La mine revêche, le sous-commandeur Ralf considérait le groupe de Prêtresses rassemblées dans les décombres du bâtiment principal qui composait autrefois le Temple. Il était agité de tremblements spasmodiques comme il se retenait de les mettre en pièces. L'une d'elle avait déjà payé de sa vie leur incompétence. La seule pensée que le Commandeur Éric aux Ailes Rouges apprenne ce désastre et c'était sa vie à lui qui servirait de paiement.

–Redites-moi comment vos « prisonniers », ont « disparu » dans un « éclair de lumière » ? persifla-t-il.

La Prêtresse Séliné se dressa de toute sa hauteur, nullement impressionnée par les guerriers d'élite de l'Empire.

–Peu m'importe que vous mettiez ma parole en doute. Les faits sont là. Vos escouades de Maagoïs étaient censées patrouiller dans la forêt. Et n'oubliez pas que les phénix sont bien morts. C'était le plus important, non ?

Ralf ne pouvait qu'approuver, mais sans se permettre d'être d'accord avec une telle engeance.

Pour la cinquième fois, la Prêtresse venait de lui expliquer comment ses proies s'étaient soudainement évanouies « dans une lumière blanche ». Une licorne, rien que ça. Encore de sombres histoires de magie.

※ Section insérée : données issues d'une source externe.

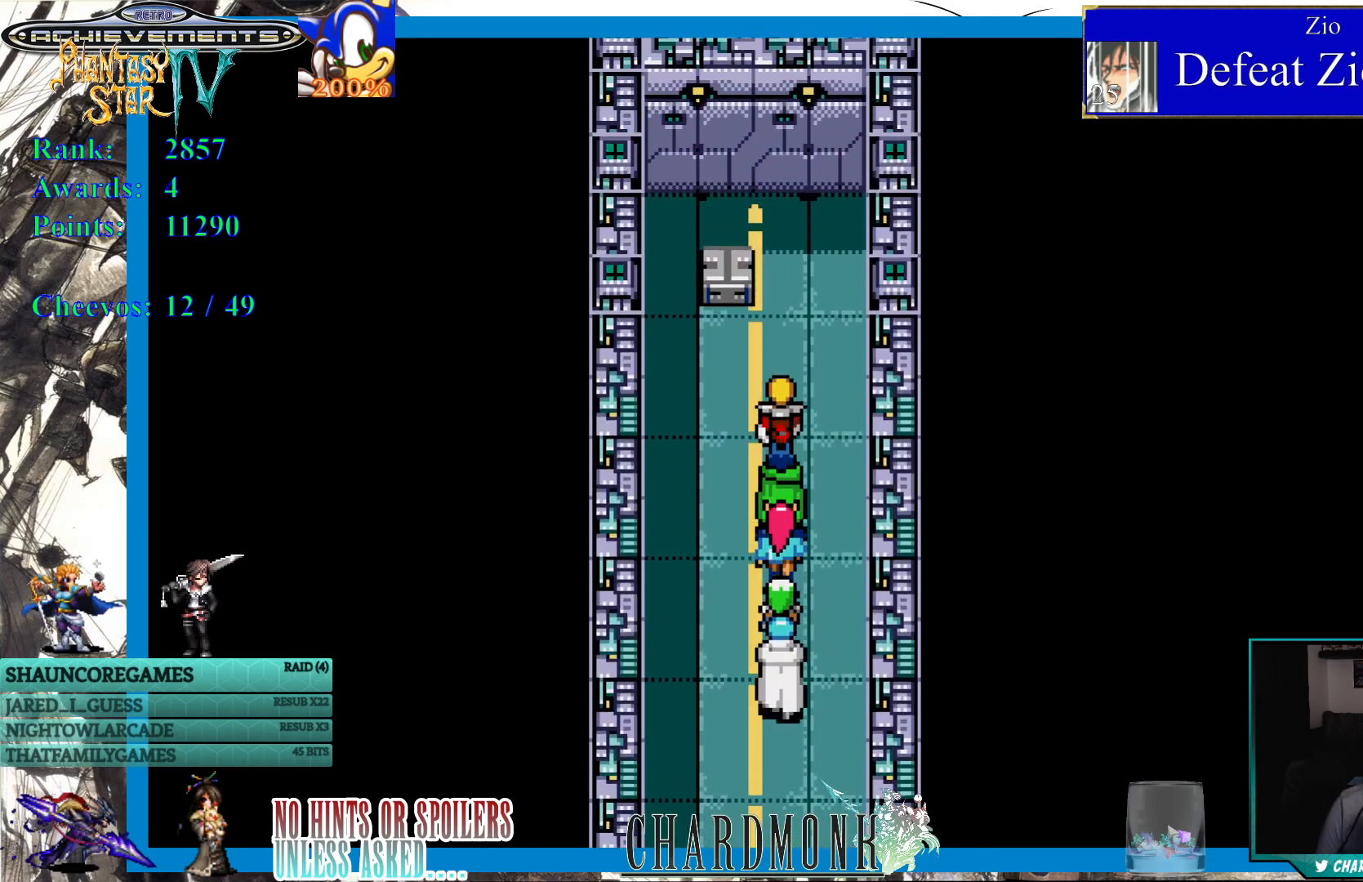
{"buttons": ["DPAD_UP"], "left_stick": "center", "right_stick": "center", "events": [[117, "DPAD_LEFT", "down"], [150, "DPAD_UP", "up"], [233, "DPAD_UP", "down"], [250, "DPAD_LEFT", "up"], [267, "DPAD_LEFT", "down"], [283, "DPAD_LEFT", "up"]]}
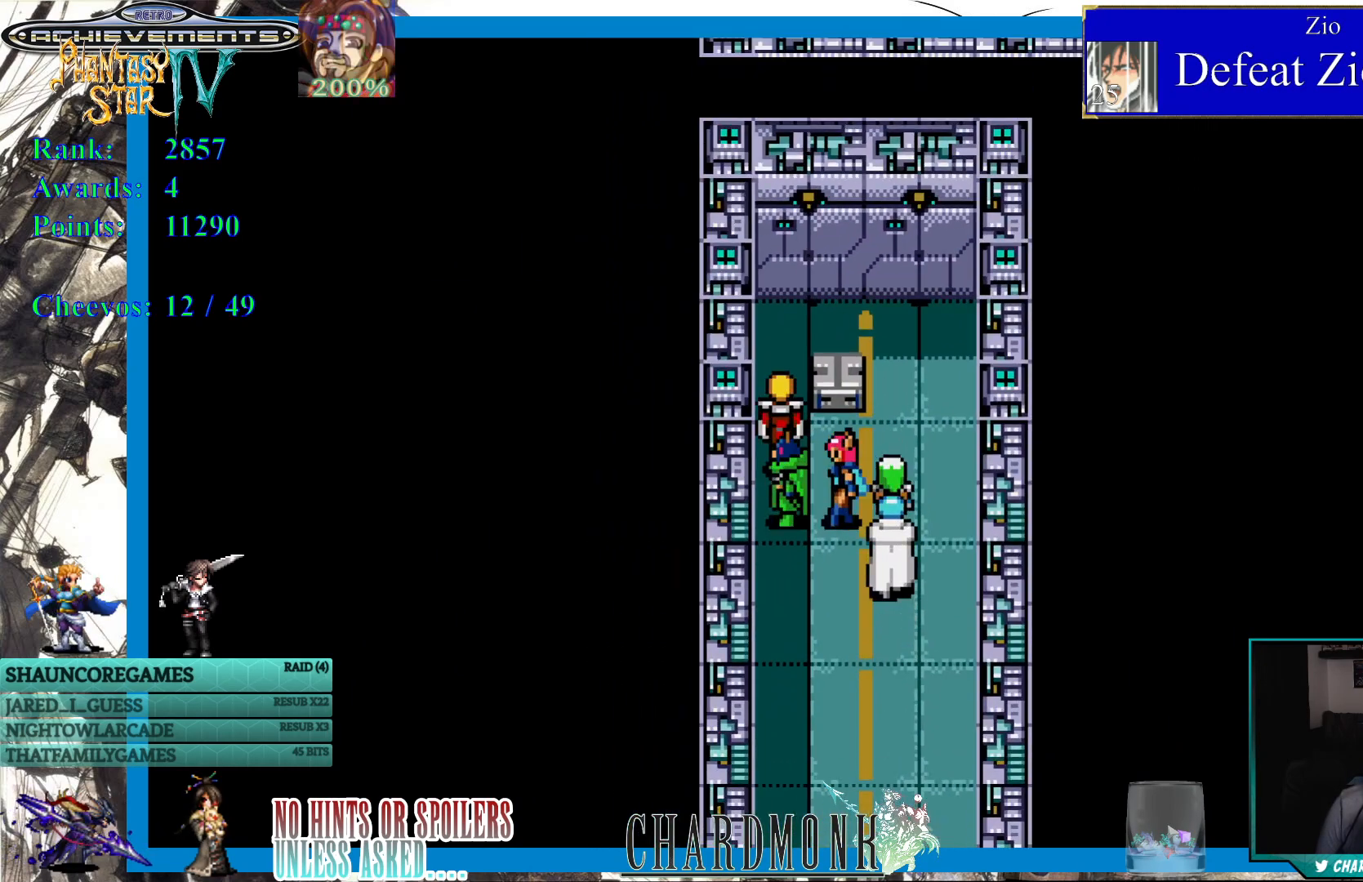
{"buttons": ["CIRCLE"], "left_stick": "center", "right_stick": "center", "events": [[100, "DPAD_UP", "up"], [267, "DPAD_RIGHT", "down"], [383, "DPAD_RIGHT", "up"], [400, "CIRCLE", "down"]]}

En bon Maagoï, Ralf n'y croyait pas une seule seconde. La magie n'existait pas. Par contre, elle devenait drôlement pratique pour justifier les échecs... Il pesta en silence. Ses consignes avaient pourtant été claires, trouver la gamine à la peau mauve, et la ramener immédiatement à l'Empereur Dvorking, Orssanc lui prête sa force. Il se souvenait encore de la tête qu'avait tirée son supérieur en lui remettant l'ordre de mission : il crevait d'envie d'y aller à sa place. Ralf en avait été secrètement ravi. Cette mission serait un jeu d'enfant, et bientôt, il pourrait prouver à l'Empereur, Orssanc lui prête sa force, qu'Éric était loin d'être indispensable. Un Massilien, à la tête des puissants Maagoïs ? Un homme qui aurait dû être esclave ? C'était une honte.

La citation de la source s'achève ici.